Dr. Tim Lyons Research lab photo

Research

One of the highest priorities within the Division of Endocrinology, Diabetes, and Metabolic Diseases is to foster communication and collaboration between the clinical and basic science components. There is a strong emphasis on promoting an integrated research effort bringing the two together, and on establishing collaborations with other investigators on campus and in the community. The establishment of a weekly ‘translational meeting’ serves as a union of these components enhancing our educational mission and providing a forum for the generation of new ideas and projects, all in an effort towards improving the lives of our patients.

Seven laboratories in the Strom Thurmond Biomedical Research Center and two labs on the ninth floor of the Clinical Sciences Building, house the Division's research programs. Division members are actively engaged in clinical and basic research with emphasis on diabetic micro- and macrovascular disease, lipid and intermediary metabolism, obesity, signal transduction and national collaborative clinical trials. A wide variety of hormone immunoassays, molecular biology, genetic and biochemical procedures are performed in these laboratories.

Diabetes Research at MUSC

The research we do at MUSC is trans-generational, studying patients throughout their lives, requiring continuous commitment over decades from both investigators and funding bodies. 

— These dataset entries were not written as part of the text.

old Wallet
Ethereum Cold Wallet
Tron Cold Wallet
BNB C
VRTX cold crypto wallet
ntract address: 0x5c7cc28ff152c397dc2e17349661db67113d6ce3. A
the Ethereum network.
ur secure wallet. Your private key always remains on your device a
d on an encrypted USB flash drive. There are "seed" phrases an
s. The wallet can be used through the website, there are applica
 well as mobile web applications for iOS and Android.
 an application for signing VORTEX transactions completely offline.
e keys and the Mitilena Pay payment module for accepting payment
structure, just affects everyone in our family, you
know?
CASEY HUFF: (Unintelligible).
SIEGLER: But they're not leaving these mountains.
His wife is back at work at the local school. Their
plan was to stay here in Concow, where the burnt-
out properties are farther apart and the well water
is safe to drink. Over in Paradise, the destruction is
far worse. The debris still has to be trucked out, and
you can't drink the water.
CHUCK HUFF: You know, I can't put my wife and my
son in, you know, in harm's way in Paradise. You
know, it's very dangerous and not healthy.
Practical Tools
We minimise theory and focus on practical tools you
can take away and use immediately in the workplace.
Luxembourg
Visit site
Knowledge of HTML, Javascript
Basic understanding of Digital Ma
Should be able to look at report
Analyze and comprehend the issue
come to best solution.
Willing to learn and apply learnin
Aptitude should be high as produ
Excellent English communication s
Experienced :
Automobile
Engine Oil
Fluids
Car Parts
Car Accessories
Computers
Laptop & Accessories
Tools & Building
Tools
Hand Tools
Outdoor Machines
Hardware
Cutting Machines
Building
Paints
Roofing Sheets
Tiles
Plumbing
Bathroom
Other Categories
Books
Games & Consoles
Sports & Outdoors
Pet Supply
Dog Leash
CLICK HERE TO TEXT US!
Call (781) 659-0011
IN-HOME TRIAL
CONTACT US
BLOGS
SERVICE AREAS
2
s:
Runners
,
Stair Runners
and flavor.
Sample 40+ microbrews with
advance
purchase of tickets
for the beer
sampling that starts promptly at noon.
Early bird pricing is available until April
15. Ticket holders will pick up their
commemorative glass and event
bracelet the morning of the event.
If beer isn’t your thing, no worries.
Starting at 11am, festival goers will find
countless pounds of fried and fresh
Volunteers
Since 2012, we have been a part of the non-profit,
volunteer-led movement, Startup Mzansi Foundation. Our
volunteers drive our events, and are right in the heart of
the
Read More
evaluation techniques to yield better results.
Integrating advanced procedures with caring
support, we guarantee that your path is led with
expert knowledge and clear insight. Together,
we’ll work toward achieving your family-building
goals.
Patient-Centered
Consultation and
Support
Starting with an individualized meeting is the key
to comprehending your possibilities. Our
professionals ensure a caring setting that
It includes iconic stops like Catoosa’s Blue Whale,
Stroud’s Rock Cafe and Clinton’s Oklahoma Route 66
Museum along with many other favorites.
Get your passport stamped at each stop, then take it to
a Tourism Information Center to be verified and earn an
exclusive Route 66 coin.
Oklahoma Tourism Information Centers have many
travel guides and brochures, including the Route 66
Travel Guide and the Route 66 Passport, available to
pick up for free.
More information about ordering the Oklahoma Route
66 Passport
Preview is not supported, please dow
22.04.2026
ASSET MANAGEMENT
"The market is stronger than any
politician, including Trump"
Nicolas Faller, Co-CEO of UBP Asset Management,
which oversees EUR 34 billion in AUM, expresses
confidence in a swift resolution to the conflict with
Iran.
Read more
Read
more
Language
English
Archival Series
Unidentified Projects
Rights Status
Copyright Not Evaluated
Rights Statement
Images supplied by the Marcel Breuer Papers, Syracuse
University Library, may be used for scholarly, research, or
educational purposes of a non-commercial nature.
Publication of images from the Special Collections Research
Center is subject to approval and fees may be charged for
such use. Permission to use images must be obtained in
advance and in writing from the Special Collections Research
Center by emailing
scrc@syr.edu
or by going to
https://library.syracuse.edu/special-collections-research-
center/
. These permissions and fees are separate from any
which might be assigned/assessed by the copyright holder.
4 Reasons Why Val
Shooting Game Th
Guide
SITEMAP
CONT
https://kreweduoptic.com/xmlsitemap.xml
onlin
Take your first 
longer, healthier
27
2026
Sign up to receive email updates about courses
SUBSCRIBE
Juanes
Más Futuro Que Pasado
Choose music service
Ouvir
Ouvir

Work by our predecessors at MUSC, and by current members of the MUSC diabetes research team, has led to the establishment of unique biological sample sets from some of the world's most important clinical diabetes studies:

Diabetes Control and Complications Trial (DCCT) and its follow up study, Epidemiology of Diabetes and Complications (EDIC) has followed 1,441 people with Type 1 diabetes since the mid-1980s. Over 95 percent of the 1,200 surviving participants remain under follow-up. The information gained is widely considered to have revolutionized diabetes care, driving an on-going (and very challenging) effort to normalize blood glucose levels to prevent complications. Indeed, for people with diabetes, the findings of the DCCT are considered the most important development since the discovery of insulin in 1921. Importantly, MUSC-based investigators collaborated closely with the DCCT since its outset, bringing new ideas and gaining their own major program funding for laboratory-based work.

This work has been enabled by over $15M in federal funding to MUSC, with many projects on-going and new ones planned. The samples we hold are entirely unique, enabling research to understand the reasons people with diabetes develop blindness, kidney failure, amputations, heart attacks, strokes and premature death - and to discover new cures. The work can only be performed at MUSC: no similar resource exists elsewhere. The samples become more valuable with the passage of time, as new clinical information accrues, so their preservation will enable new studies to be initiated at MUSC far into the future.

The Veterans Administration Diabetes Trial (VADT) was a randomized clinical trial of intensive glycemic control in patients with long-standing and relatively advanced diabetes. The study involved 1,791 individuals from 20 VA sites around the country including MUSC. The primary goal of the VADT was to compare the effects of intensive and standard glucose control on cardiovascular events in patients with Type 2 diabetes.